Opening a Port

Opening a Port

am 10.11.2006 02:14:16 von Kristen Salerno

I have an application that is having troubles transmitting over the
internet and I suspect it's a firewall/ports issue. I had someone with
domain admin rights log in and test the same app and the had the same
problems. They tell me that with their credentials that they have
access to all ports and that something else other than a port problem
would be the problem. I thought that if a port is closed, it is closed
to everyone regardless of their credentials. Can someone confirm my
suspicion though that a port is closed regardless of your login
credentials?

Re: Opening a Port

am 10.11.2006 02:47:45 von Arnold

Kristen Salerno wrote:
> I have an application that is having troubles transmitting over the
> internet and I suspect it's a firewall/ports issue. I had someone with
> domain admin rights log in and test the same app and the had the same
> problems. They tell me that with their credentials that they have
> access to all ports and that something else other than a port problem
> would be the problem. I thought that if a port is closed, it is closed
> to everyone regardless of their credentials. Can someone confirm my
> suspicion though that a port is closed regardless of your login
> credentials?
>

A port on a FW is open under two conditions that I know about.

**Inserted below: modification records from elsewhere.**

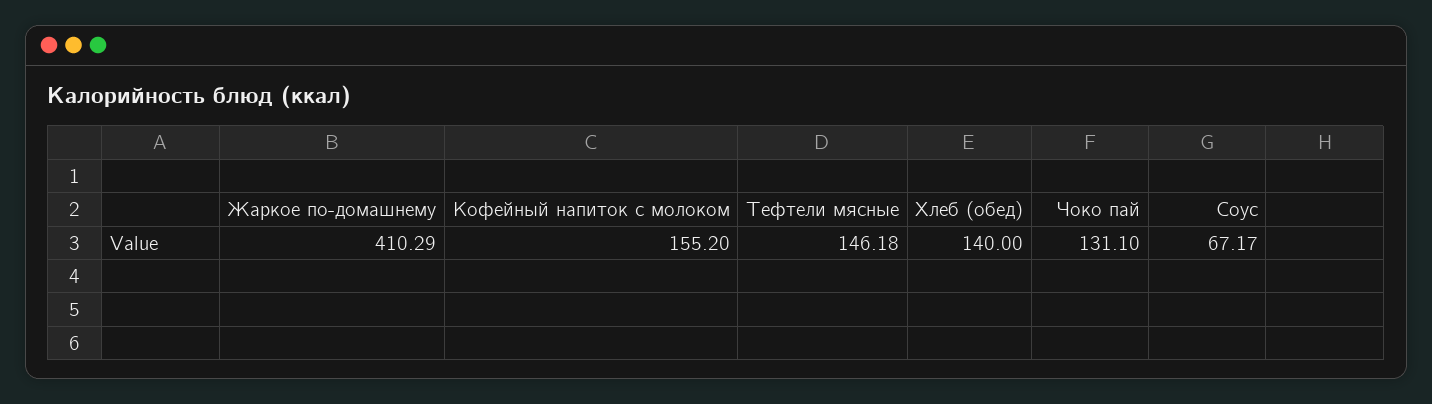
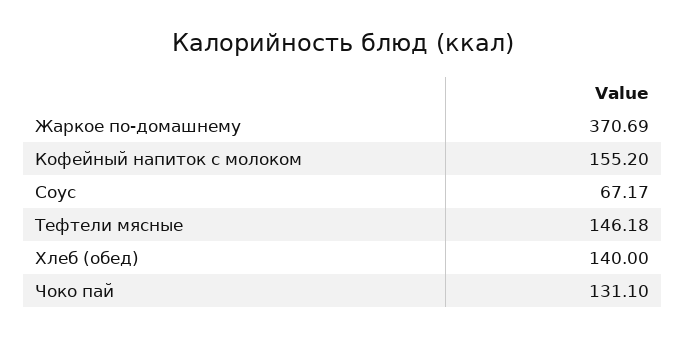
  {
-   "Жаркое по-домашнему": 410.29,
+   "Жаркое по-домашнему": 370.69,
    "Кофейный напиток с молоком": 155.2,
    "Тефтели мясные": 146.18,
    "Хлеб (обед)": 140,
    "Чоко пай": 131.1,
    "Соус": 67.17
  }

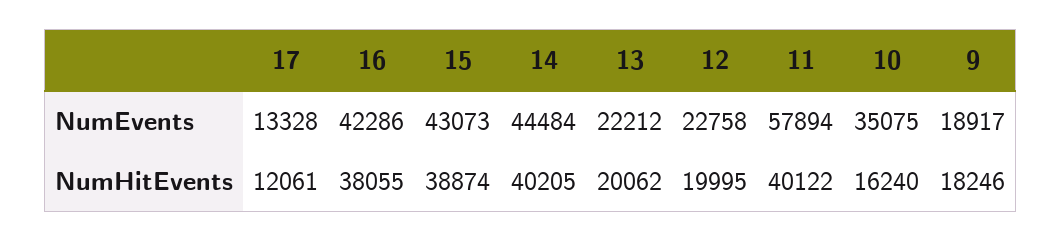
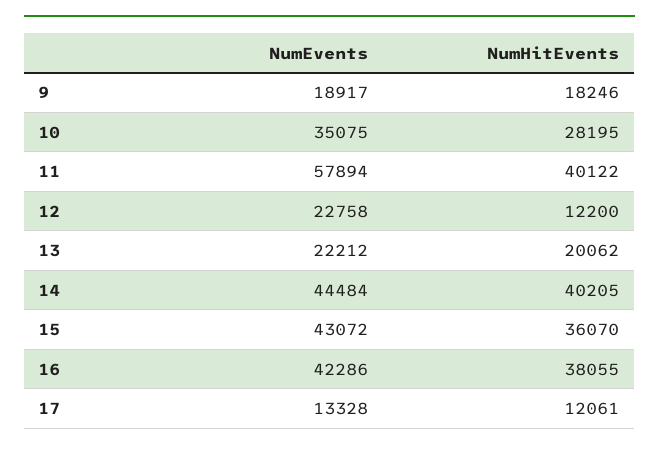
  {
    "17": {
      "NumEvents": 13328,
      "NumHitEvents": 12061
    },
    "16": {
      "NumEvents": 42286,
      "NumHitEvents": 38055
    },
    "15": {
-     "NumEvents": 43073,
+     "NumEvents": 43072,
-     "NumHitEvents": 38874
+     "NumHitEvents": 36070
    },
    "14": {
      "NumEvents": 44484,
      "NumHitEvents": 40205
    },
    "13": {
      "NumEvents": 22212,
      "NumHitEvents": 20062
    },
    "12": {
      "NumEvents": 22758,
-     "NumHitEvents": 19995
+     "NumHitEvents": 12200
    },
    "11": {
      "NumEvents": 57894,
      "NumHitEvents": 40122
    },
    "10": {
      "NumEvents": 35075,
-     "NumHitEvents": 16240
+     "NumHitEvents": 28195
    },
    "9": {
      "NumEvents": 18917,
      "NumHitEvents": 18246
    }
  }

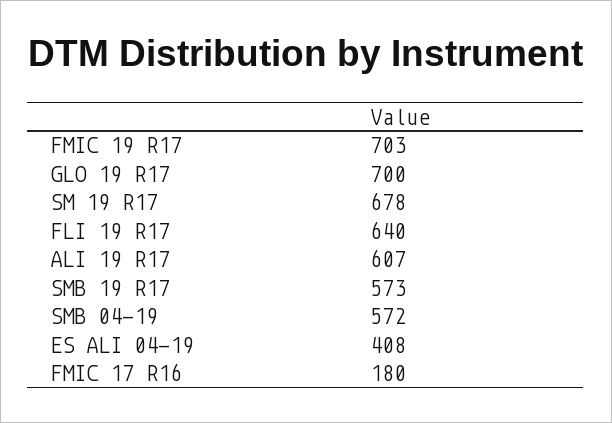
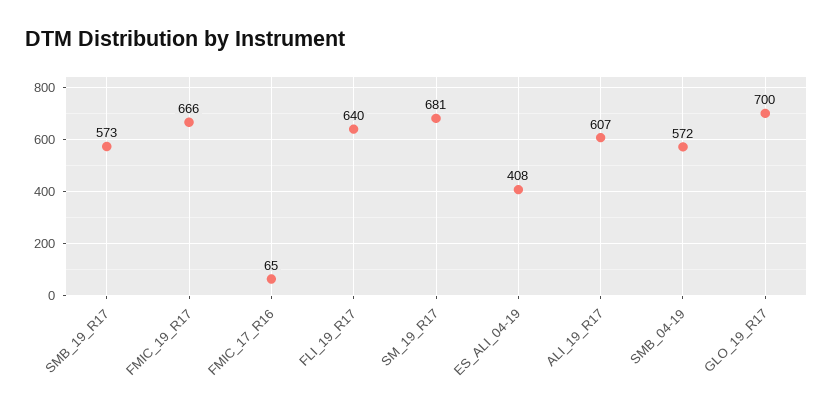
  {
-   "FMIC 19 R17": 703,
+   "FMIC 19 R17": 666,
    "GLO 19 R17": 700,
-   "SM 19 R17": 678,
+   "SM 19 R17": 681,
    "FLI 19 R17": 640,
    "ALI 19 R17": 607,
    "SMB 19 R17": 573,
    "SMB 04-19": 572,
    "ES ALI 04-19": 408,
-   "FMIC 17 R16": 180
+   "FMIC 17 R16": 65
  }

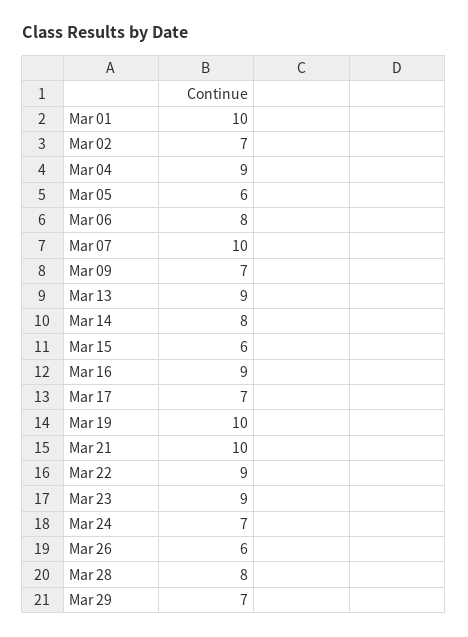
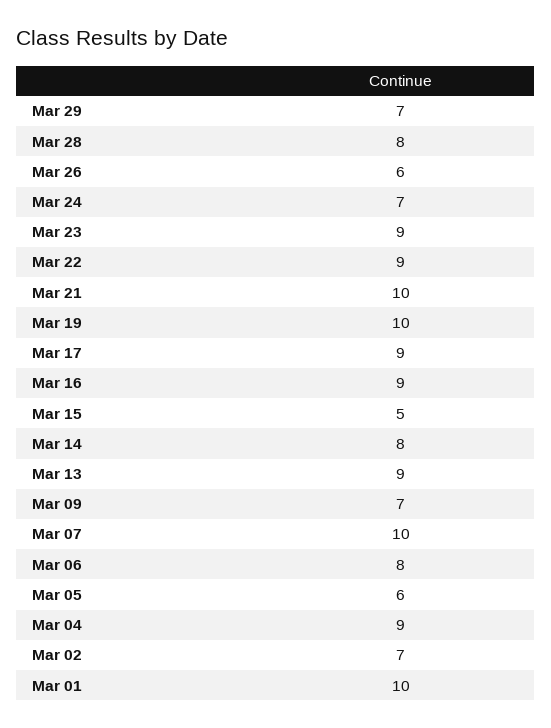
  {
    "Mar 01": 10,
    "Mar 02": 7,
    "Mar 04": 9,
    "Mar 05": 6,
    "Mar 06": 8,
    "Mar 07": 10,
    "Mar 09": 7,
    "Mar 13": 9,
    "Mar 14": 8,
-   "Mar 15": 6,
+   "Mar 15": 5,
    "Mar 16": 9,
-   "Mar 17": 7,
+   "Mar 17": 9,
    "Mar 19": 10,
    "Mar 21": 10,
    "Mar 22": 9,
    "Mar 23": 9,
    "Mar 24": 7,
    "Mar 26": 6,
    "Mar 28": 8,
    "Mar 29": 7
  }

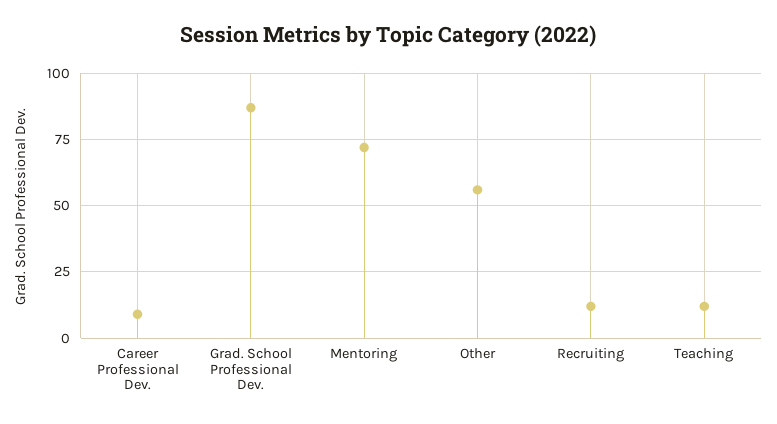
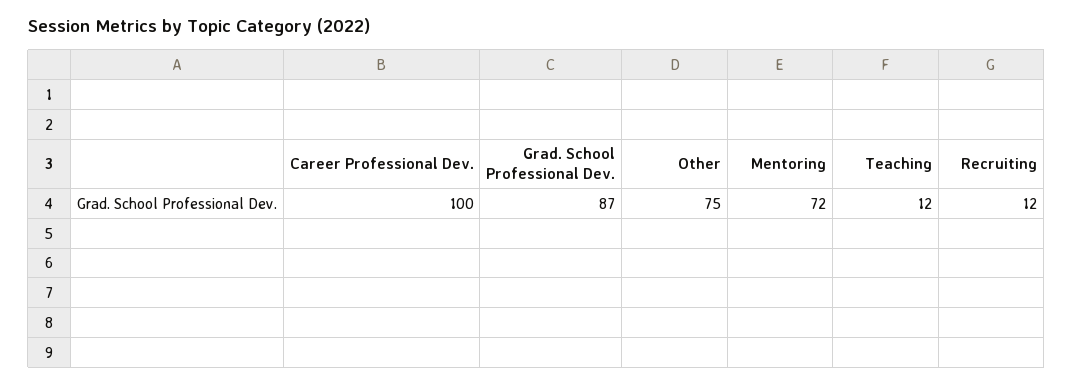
  {
-   "Career Professional Dev.": 10,
+   "Career Professional Dev.": 100,
    "Grad. School Professional Dev.": 87,
    "Mentoring": 72,
-   "Other": 55,
+   "Other": 75,
    "Recruiting": 12,
    "Teaching": 12
  }

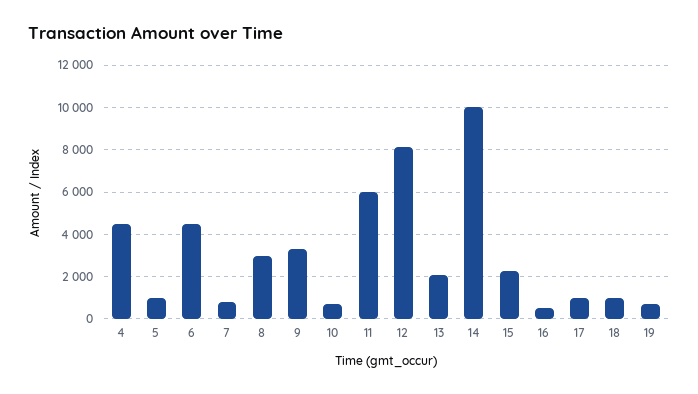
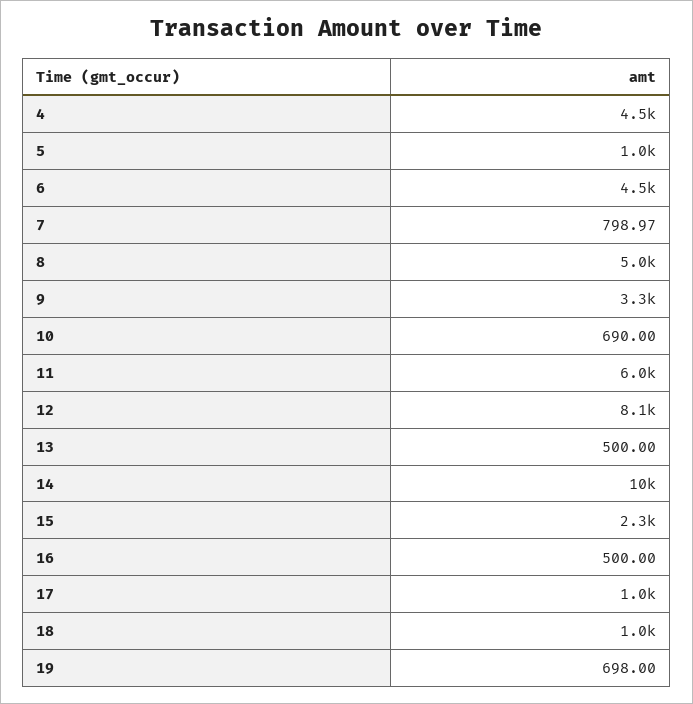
  {
    "4": 4500,
    "5": 1000,
    "6": 4500,
    "7": 798.97,
-   "8": 3000,
+   "8": 5000,
    "9": 3300,
    "10": 690,
    "11": 6000,
    "12": 8100,
-   "13": 2000,
+   "13": 500,
    "14": 10000,
    "15": 2300,
    "16": 500,
    "17": 1000,
    "18": 1000,
    "19": 698
  }

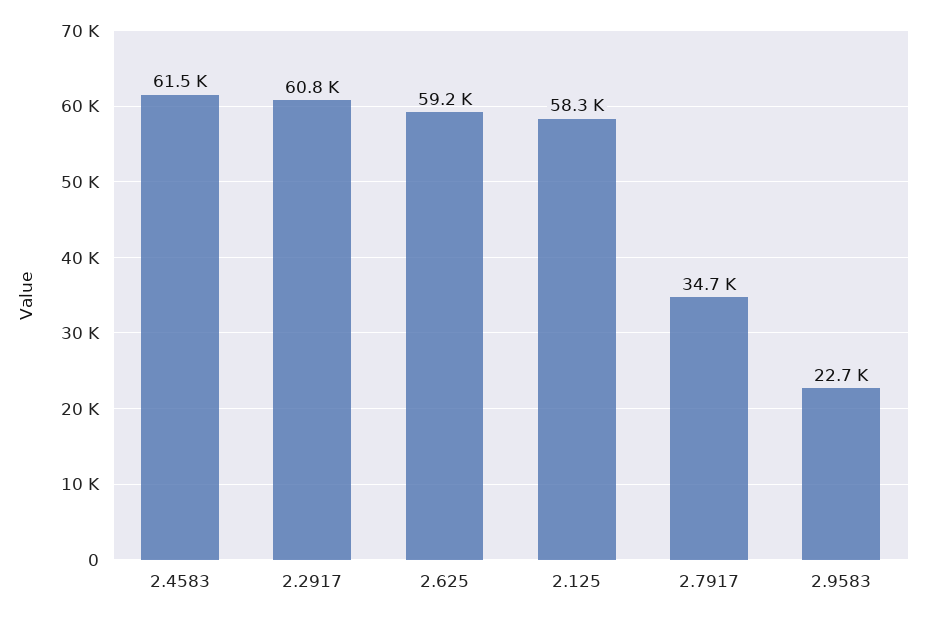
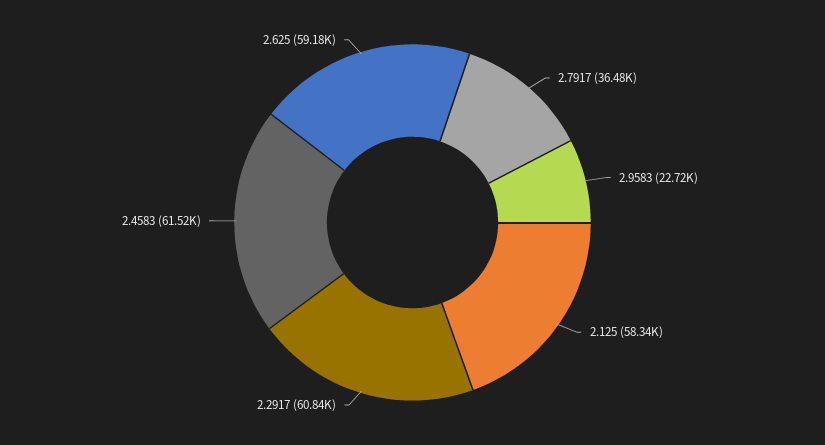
  {
    "2.4583": 61520,
    "2.2917": 60840,
    "2.625": 59180,
    "2.125": 58340,
-   "2.7917": 34700,
+   "2.7917": 36480,
    "2.9583": 22720
  }

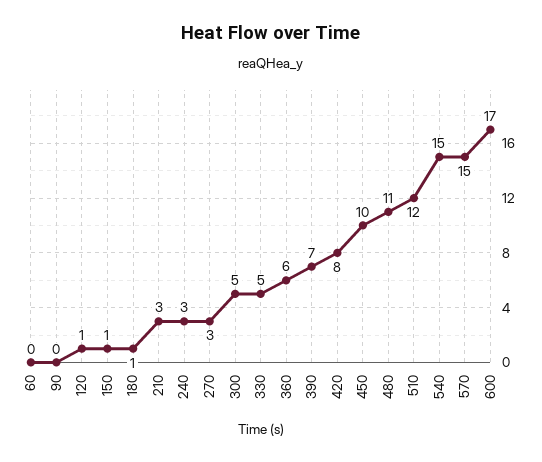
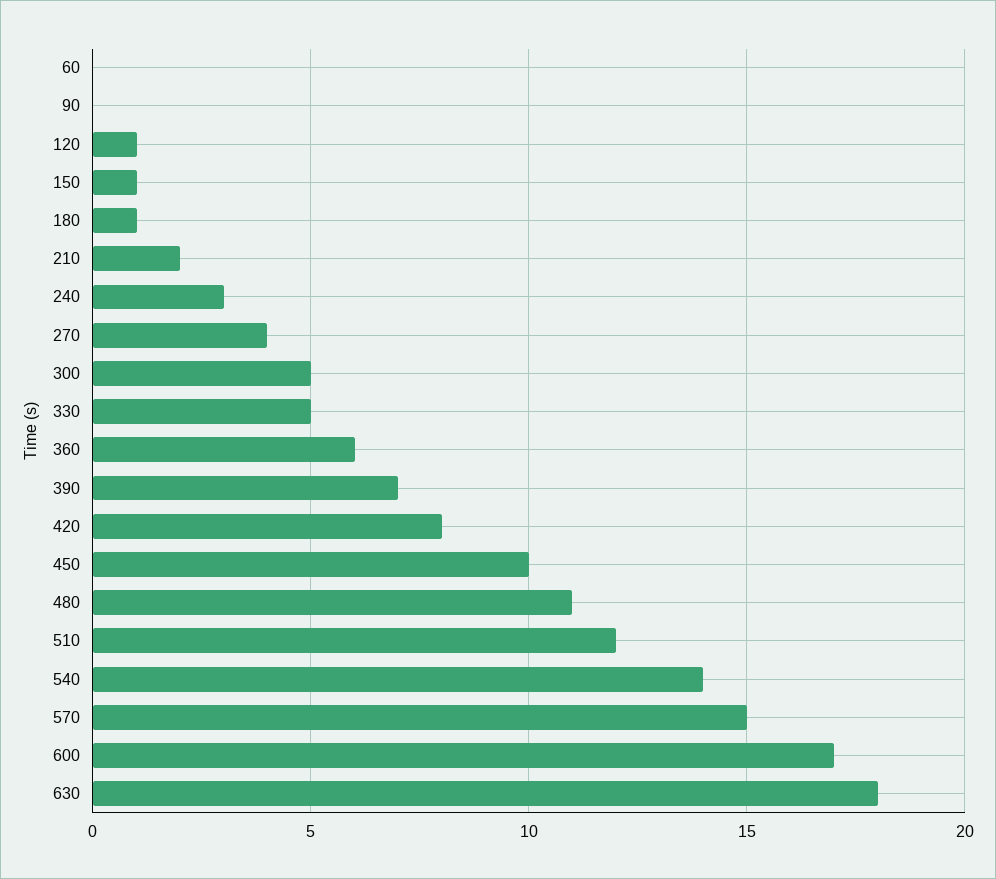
  {
    "60": 0,
    "90": 0,
    "120": 1,
    "150": 1,
    "180": 1,
-   "210": 3,
+   "210": 2,
    "240": 3,
-   "270": 3,
+   "270": 4,
    "300": 5,
    "330": 5,
    "360": 6,
    "390": 7,
    "420": 8,
    "450": 10,
    "480": 11,
    "510": 12,
-   "540": 15,
+   "540": 14,
    "570": 15,
-   "600": 17
+   "600": 17,
+   "630": 18
  }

1) The admin of the FW did a port forwarding of a port or ports (opening
) it or them to unsolicited inbound traffic from the Internet, such as a
WEB server sitting there listing for unsolicited inbound traffic from
client machines with an browser on port 80, as an example. That would
mean something behind the FW, a program running on a computer, was
sitting there listing on its port or ports for unsolicited inbound
traffic from the Internet.

2) Any program running on a machine behind the FW that sends outbound
traffic to a remote IP, a solicitation of traffic by the program, the FW
will open the required inbound port or ports back to the soliciting
program, like your machine that's has a browser and you make contact
with a WEB site. The FW is going to allow the solicited inbound traffic
back to your machine, on port 80.

Admin rights on a machine or a Domain has nothing to do with it that I
know about.

Duane :)

Re: Opening a Port

am 10.11.2006 15:07:57 von Ansgar -59cobalt- Wiechers

Kristen Salerno wrote:
> I have an application that is having troubles transmitting over the
> internet and I suspect it's a firewall/ports issue. I had someone
> with domain admin rights log in and test the same app and the had the
> same problems. They tell me that with their credentials that they
> have access to all ports and that something else other than a port
> problem would be the problem. I thought that if a port is closed, it
> is closed to everyone regardless of their credentials. Can someone
> confirm my suspicion though that a port is closed regardless of your
> login credentials?

Too little detail. Too much hearsay.

- What application? Version?
- What kind of transmission? Protocol? Data?
- What's the exact error message?
- Have you some sort of packet filter on the host in place?
- What firewall do you use?
- What do the logs on the host say?
- What do the logs on the firewall say?
- Have you tried the respective network tools (ping, netstat,
traceroute, port scanner, sniffer, ...) to track down the issue?
What were the results?

cu
59cobalt
--
"If a software developer ever believes a rootkit is a necessary part of
their architecture they should go back and re-architect their solution."